Despite the effort on the PlayStation with the other Capcom games, Star Gladiator did not set the benchmark for 3D fighters like Street Fighter did with 2D fighters. However, Star Gladiator did manage to warrant a sequel for the arcades in 1998 and later ported to Sega Dreamcast in 2000, which was called Plasma Sword: Nightmare of Bilstein (originally Star Gladiator 2 in Japan). Plasma Sword had dropped the first game's Plasma Combo System in favor of the traditional Street Fighter-esque method of unleashing super moves, which was called the Plasma Strike System, and also introduced fourteen new characters to the series, though ten of them (aside from their character designs and original stories) mirrored most of the original cast in terms of weaponry and movesets.

While the series hasn't seen another entry since, a few characters from the series have made cameo appearances in various Capcom crossover games (Marvel vs. Capcom 2: New Age of Heroes, Capcom vs. SNK, the SNK vs. Capcom: Card Fighters Clash series, Capcom Fighting Evolution/Jam, Tatsunoko vs. Capcom: Ultimate All-Stars, Ultimate Marvel vs. Capcom 3, and Project X Zone 2).

The character sheet for this game can be found here.

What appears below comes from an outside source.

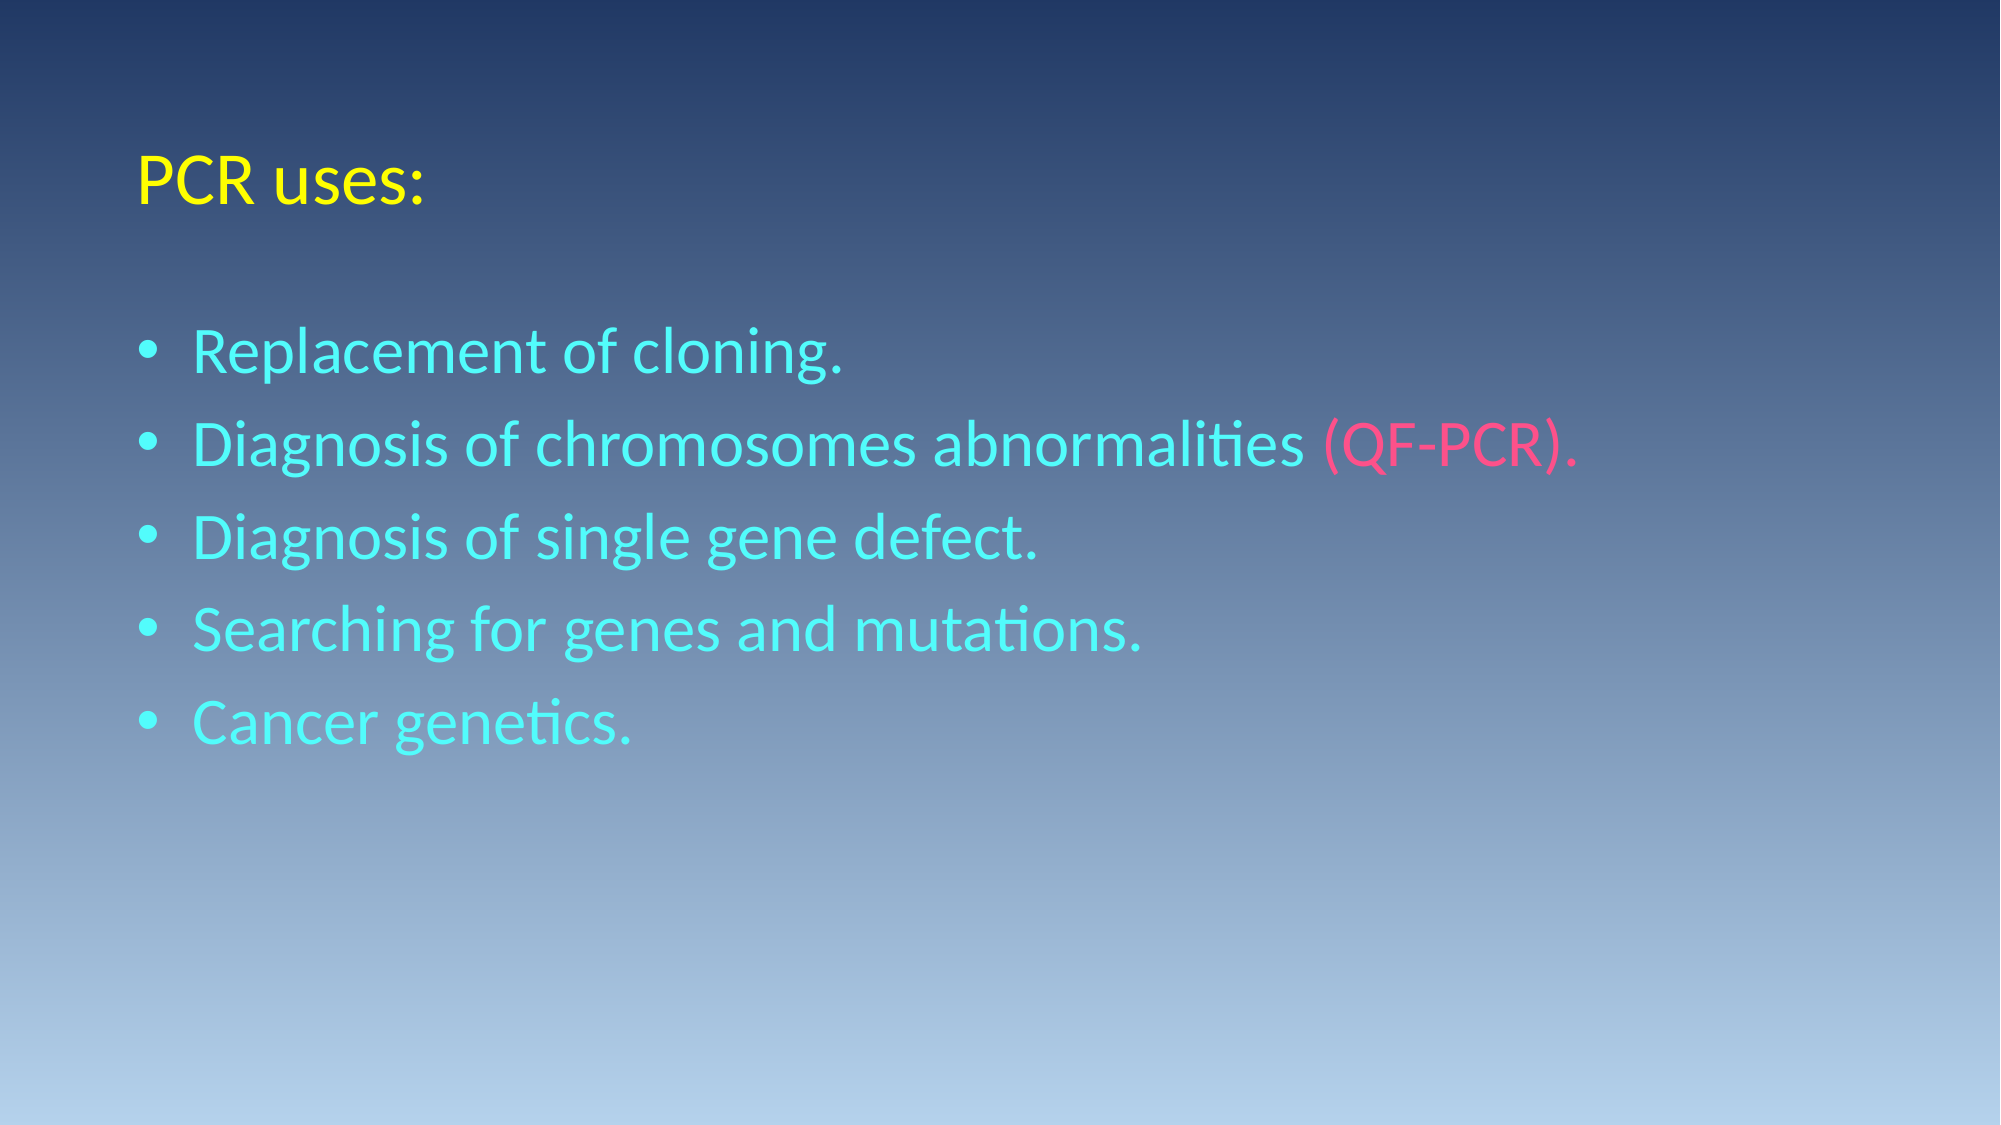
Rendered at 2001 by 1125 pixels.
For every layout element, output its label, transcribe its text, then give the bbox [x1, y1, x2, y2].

subtitle PCR uses: Replacement of cloning. Diagnosis of chromosomes abnormalities (QF-PCR). Diagnosis of single gene defect. Searching for genes and mutations. Cancer genetics. [121, 131, 1793, 954]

This work provides examples of:

  • Amazing Technicolor Battlefield: The Plasma Vortex stage of the final fight against Ghost Bilstein in the original Star Gladiator.
  • The Cameo: Ryu makes a surprising cameo appearance in Gantetsu's true ending from within Plasma Sword. Of course, it could either be a cosplayer or Ryu's own descendant from within the ending itself.
  • City Planet: The said fate of Earth after the events of Plasma Sword. It has been said it was so bad, those wanting a glimpse of nature would have to travel to other planets to experience its beauty again.
  • Dramatic Thunder: The Top of the Fourth Empire's Flying Fortress stage of the last battle against Bilstein in the original Star Gladiator.
  • Dummied Out: The first game featured a few unused models for combatants, the most of amusing of these being a MS-09B Dom.
  • The Empire: The Fourth Empire
  • The Federation: The Earth Federation.
  • The Force: Plasma Power.
  • Laser Blade: Everyone and their mother uses weapons composed of plasma.
  • Moveset Clone: Ten of the new characters who were added in the sequel have the exact same moves of the 10 returning characters.
  • Multiple Endings: Both games use this particular trope. In Star Gladiator, the player must beat the game from within a specific amount of time in Arcade Mode so that they can go on to fight the True Final Boss of the game or else they'll get a false ending when they defeat Bilstein. In Plasma Sword, whether or not you get enough Battle Ability points from within Arcade Mode determines your character's ending. If they don't have the specific amount of Battle Ability points needed when you get to Stage 8, they get an abridged (false) ending, while defeating the eight opponent and having the specific amount of Battle Ability points grants an extra special battle against each character's True Final Boss, which yields the extended, true conclusion of that person's storyline.
  • Whole Plot Reference: To Star Wars, natch. The characters use lightsaber-esque weapons, and Hayato and Blistein are respectively the expy of Luke Skywalker and Darth Vader, minus the familial ties.
  • A Winner Is You: Sort of in the first game. Should you not be able to defeat Bilstein from within a certain time limit in the game, you would end up getting a generic text scroll epilogue that quickly wraps up the plot. However, if you're able to succeed in defeating Bilstein from within a certain amount of time in Arcade Mode, you would then be taken to a True Final Boss fight against Ghost Bilstein and be given a one chance opportunity to defeat Ghost Bilstein and see your chosen character's own true ending.
  • Zeerust: Not exactly in technology per say, but June's backstory has it, as her Hong Kong was still under British rule. The game was released nearly a year before the official transfer of sovereignty of Hong Kong on July 17th, 1997.